An exact copy of every entry below is needed.
TASK DATA below:
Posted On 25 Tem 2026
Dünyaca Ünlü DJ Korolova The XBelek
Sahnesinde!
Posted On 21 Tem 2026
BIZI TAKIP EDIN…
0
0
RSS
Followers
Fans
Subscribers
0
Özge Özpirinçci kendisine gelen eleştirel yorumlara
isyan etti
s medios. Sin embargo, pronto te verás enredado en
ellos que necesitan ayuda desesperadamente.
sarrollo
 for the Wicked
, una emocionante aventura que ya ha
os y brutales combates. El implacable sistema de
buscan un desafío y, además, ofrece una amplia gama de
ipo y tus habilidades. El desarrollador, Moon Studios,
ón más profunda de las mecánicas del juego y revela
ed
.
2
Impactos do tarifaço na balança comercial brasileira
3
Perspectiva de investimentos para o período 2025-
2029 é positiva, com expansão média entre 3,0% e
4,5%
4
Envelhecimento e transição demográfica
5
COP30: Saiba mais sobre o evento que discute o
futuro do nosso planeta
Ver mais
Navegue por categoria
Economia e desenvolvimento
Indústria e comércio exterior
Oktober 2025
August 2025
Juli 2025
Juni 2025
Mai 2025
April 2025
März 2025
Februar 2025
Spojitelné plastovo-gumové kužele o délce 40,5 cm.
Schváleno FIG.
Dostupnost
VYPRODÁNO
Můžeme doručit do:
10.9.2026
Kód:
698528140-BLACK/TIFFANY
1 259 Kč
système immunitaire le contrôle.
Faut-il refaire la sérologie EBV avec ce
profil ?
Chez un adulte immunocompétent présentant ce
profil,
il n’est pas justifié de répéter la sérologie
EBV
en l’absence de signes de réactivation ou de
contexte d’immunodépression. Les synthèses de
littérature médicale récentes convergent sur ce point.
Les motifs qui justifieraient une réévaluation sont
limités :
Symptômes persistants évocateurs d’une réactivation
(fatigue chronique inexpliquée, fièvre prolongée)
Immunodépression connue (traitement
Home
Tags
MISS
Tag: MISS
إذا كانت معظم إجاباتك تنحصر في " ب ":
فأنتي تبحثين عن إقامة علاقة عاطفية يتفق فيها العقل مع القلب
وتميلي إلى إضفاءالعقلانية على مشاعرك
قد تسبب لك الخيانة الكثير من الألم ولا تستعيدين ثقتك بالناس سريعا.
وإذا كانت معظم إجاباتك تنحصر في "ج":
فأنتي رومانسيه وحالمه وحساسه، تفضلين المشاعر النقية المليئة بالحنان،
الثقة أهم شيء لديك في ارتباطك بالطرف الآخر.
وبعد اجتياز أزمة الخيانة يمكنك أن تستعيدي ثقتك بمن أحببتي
End of TASK DATA.
:: WRITTEN SOLUTION ::
Posted On 25 Tem 2026
Dünyaca Ünlü DJ Korolova The XBelek
Sahnesinde!
Posted On 21 Tem 2026
BIZI TAKIP EDIN…
0
0
RSS
Followers
Fans
Subscribers
0
Özge Özpirinçci kendisine gelen eleştirel yorumlara
isyan etti
s medios. Sin embargo, pronto te verás enredado en
ellos que necesitan ayuda desesperadamente.
sarrollo
 for the Wicked
, una emocionante aventura que ya ha
os y brutales combates. El implacable sistema de
buscan un desafío y, además, ofrece una amplia gama de
ipo y tus habilidades. El desarrollador, Moon Studios,
ón más profunda de las mecánicas del juego y revela
ed
.
2
Impactos do tarifaço na balança comercial brasileira
3
Perspectiva de investimentos para o período 2025-
2029 é positiva, com expansão média entre 3,0% e
4,5%
4
Envelhecimento e transição demográfica
5
COP30: Saiba mais sobre o evento que discute o
futuro do nosso planeta
Ver mais
Navegue por categoria
Economia e desenvolvimento
Indústria e comércio exterior
Oktober 2025
August 2025
Juli 2025
Juni 2025
Mai 2025
April 2025
März 2025
Februar 2025
Spojitelné plastovo-gumové kužele o délce 40,5 cm.
Schváleno FIG.
Dostupnost
VYPRODÁNO
Můžeme doručit do:
10.9.2026
Kód:
698528140-BLACK/TIFFANY
1 259 Kč
système immunitaire le contrôle.
Faut-il refaire la sérologie EBV avec ce
profil ?
Chez un adulte immunocompétent présentant ce
profil,
il n’est pas justifié de répéter la sérologie
EBV
en l’absence de signes de réactivation ou de
contexte d’immunodépression. Les synthèses de
littérature médicale récentes convergent sur ce point.
Les motifs qui justifieraient une réévaluation sont
limités :
Symptômes persistants évocateurs d’une réactivation
(fatigue chronique inexpliquée, fièvre prolongée)
Immunodépression connue (traitement
Home
Tags
MISS
Tag: MISS
إذا كانت معظم إجاباتك تنحصر في " ب ":
فأنتي تبحثين عن إقامة علاقة عاطفية يتفق فيها العقل مع القلب
وتميلي إلى إضفاءالعقلانية على مشاعرك
قد تسبب لك الخيانة الكثير من الألم ولا تستعيدين ثقتك بالناس سريعا.
وإذا كانت معظم إجاباتك تنحصر في "ج":
فأنتي رومانسيه وحالمه وحساسه، تفضلين المشاعر النقية المليئة بالحنان،
الثقة أهم شيء لديك في ارتباطك بالطرف الآخر.
وبعد اجتياز أزمة الخيانة يمكنك أن تستعيدي ثقتك بمن أحببتي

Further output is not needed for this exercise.